Published online by Cambridge University Press: 11 August 2009
Introduction
It is evident from many chapters in this volume that the origins and maintenance of conduct problems in childhood entail transactional processes between the individual and the environment (see also Caspi & Moffitt, 1995). Equally it is clear that many of the children who are at highest risk have problems that appear early and are remarkably predictive of antisocial behaviour in adolescence and early adult life, which suggests that stable individual vulnerabilities may be important. These have been characterized in terms of genetic influences (Simonoff, chapter 8, this volume), neuropsychological deficits (Lynam & Henry, chapter 9, this volume) perceptual processes (Pettit et al., chapter 11, this volume) and attachment status (DeKlyen & Speltz, chapter 12, this volume). At this stage we cannot be sure to what extent these accounts reflect different processes that might contribute independently or in combination to risk, or overlapping processes viewed from different standpoints. If they are different, and they do contribute independently, we need models of the way in which this might happen, and one route is via consideration of biosocial and biopsychological processes.

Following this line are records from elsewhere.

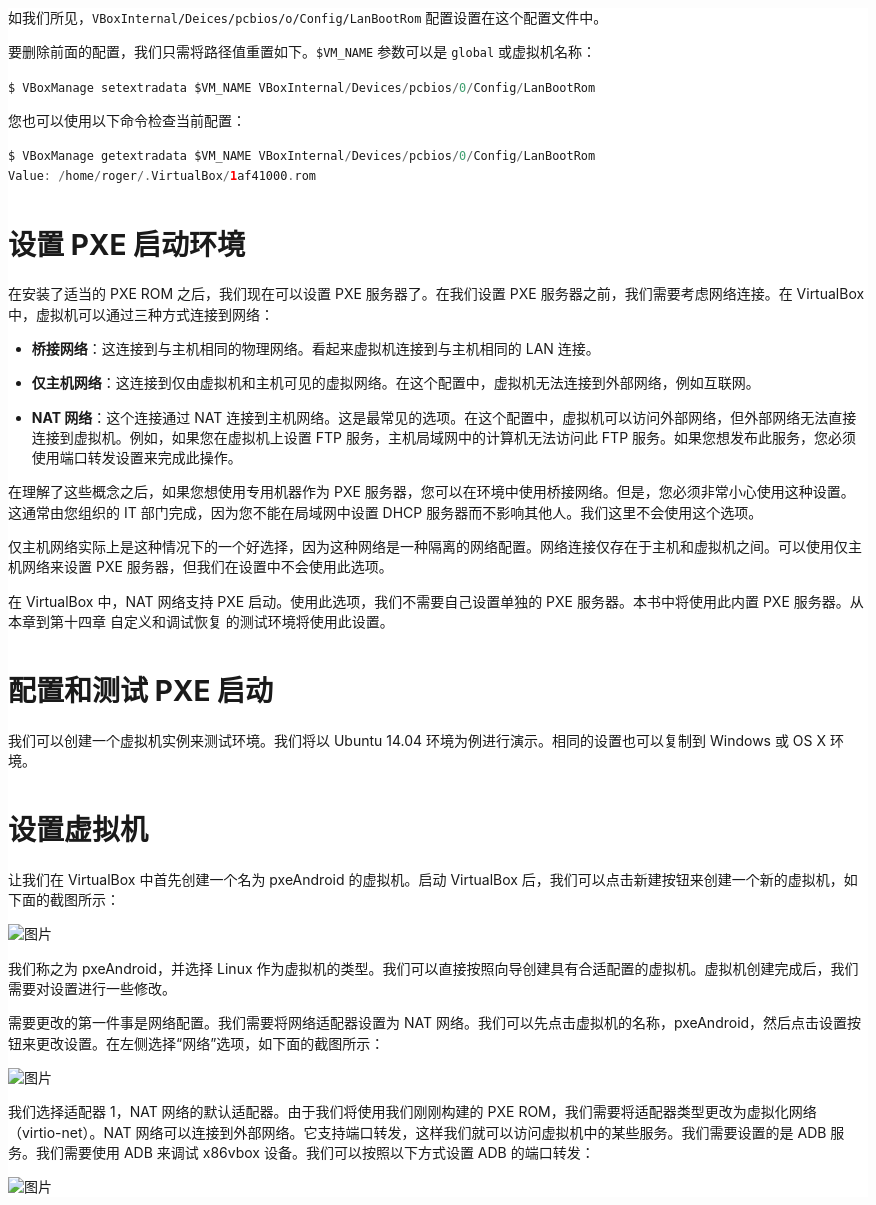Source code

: 如我们所见，`VBoxInternal/Deices/pcbios/o/Config/LanBootRom` 配置设置在这个配置文件中。

要删除前面的配置，我们只需将路径值重置如下。`$VM_NAME` 参数可以是 `global` 或虚拟机名称：

```kt
$ VBoxManage setextradata $VM_NAME VBoxInternal/Devices/pcbios/0/Config/LanBootRom

```

您也可以使用以下命令检查当前配置：

```kt
$ VBoxManage getextradata $VM_NAME VBoxInternal/Devices/pcbios/0/Config/LanBootRom
Value: /home/roger/.VirtualBox/1af41000.rom  

```

# 设置 PXE 启动环境

在安装了适当的 PXE ROM 之后，我们现在可以设置 PXE 服务器了。在我们设置 PXE 服务器之前，我们需要考虑网络连接。在 VirtualBox 中，虚拟机可以通过三种方式连接到网络：

+   **桥接网络**：这连接到与主机相同的物理网络。看起来虚拟机连接到与主机相同的 LAN 连接。

+   **仅主机网络**：这连接到仅由虚拟机和主机可见的虚拟网络。在这个配置中，虚拟机无法连接到外部网络，例如互联网。

+   **NAT 网络**：这个连接通过 NAT 连接到主机网络。这是最常见的选项。在这个配置中，虚拟机可以访问外部网络，但外部网络无法直接连接到虚拟机。例如，如果您在虚拟机上设置 FTP 服务，主机局域网中的计算机无法访问此 FTP 服务。如果您想发布此服务，您必须使用端口转发设置来完成此操作。

在理解了这些概念之后，如果您想使用专用机器作为 PXE 服务器，您可以在环境中使用桥接网络。但是，您必须非常小心使用这种设置。这通常由您组织的 IT 部门完成，因为您不能在局域网中设置 DHCP 服务器而不影响其他人。我们这里不会使用这个选项。

仅主机网络实际上是这种情况下的一个好选择，因为这种网络是一种隔离的网络配置。网络连接仅存在于主机和虚拟机之间。可以使用仅主机网络来设置 PXE 服务器，但我们在设置中不会使用此选项。

在 VirtualBox 中，NAT 网络支持 PXE 启动。使用此选项，我们不需要自己设置单独的 PXE 服务器。本书中将使用此内置 PXE 服务器。从本章到第十四章 自定义和调试恢复 的测试环境将使用此设置。

# 配置和测试 PXE 启动

我们可以创建一个虚拟机实例来测试环境。我们将以 Ubuntu 14.04 环境为例进行演示。相同的设置也可以复制到 Windows 或 OS X 环境。

# 设置虚拟机

让我们在 VirtualBox 中首先创建一个名为 pxeAndroid 的虚拟机。启动 VirtualBox 后，我们可以点击新建按钮来创建一个新的虚拟机，如下面的截图所示：

![图片](img/image_09_003.png)

我们称之为 pxeAndroid，并选择 Linux 作为虚拟机的类型。我们可以直接按照向导创建具有合适配置的虚拟机。虚拟机创建完成后，我们需要对设置进行一些修改。

需要更改的第一件事是网络配置。我们需要将网络适配器设置为 NAT 网络。我们可以先点击虚拟机的名称，pxeAndroid，然后点击设置按钮来更改设置。在左侧选择“网络”选项，如下面的截图所示：

![图片](img/image_09_004.png)

我们选择适配器 1，NAT 网络的默认适配器。由于我们将使用我们刚刚构建的 PXE ROM，我们需要将适配器类型更改为虚拟化网络（virtio-net）。NAT 网络可以连接到外部网络。它支持端口转发，这样我们就可以访问虚拟机中的某些服务。我们需要设置的是 ADB 服务。我们需要使用 ADB 来调试 x86vbox 设备。我们可以按照以下方式设置 ADB 的端口转发：

![图片](img/image_09_005.png)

The distinction between the ‘bio’ and the ‘social’ is in many respects artificial. There is nothing intrinsically less biological about social interactions than physiological processes (Bolton & Hill, 1996). We will take ‘biological’ to refer principally to neuroanatomy, neurochemistry and neurophysiology, and ‘social’ to family, peer and wider social processes. Psychological processes may be seen as mediating between the biological and the social.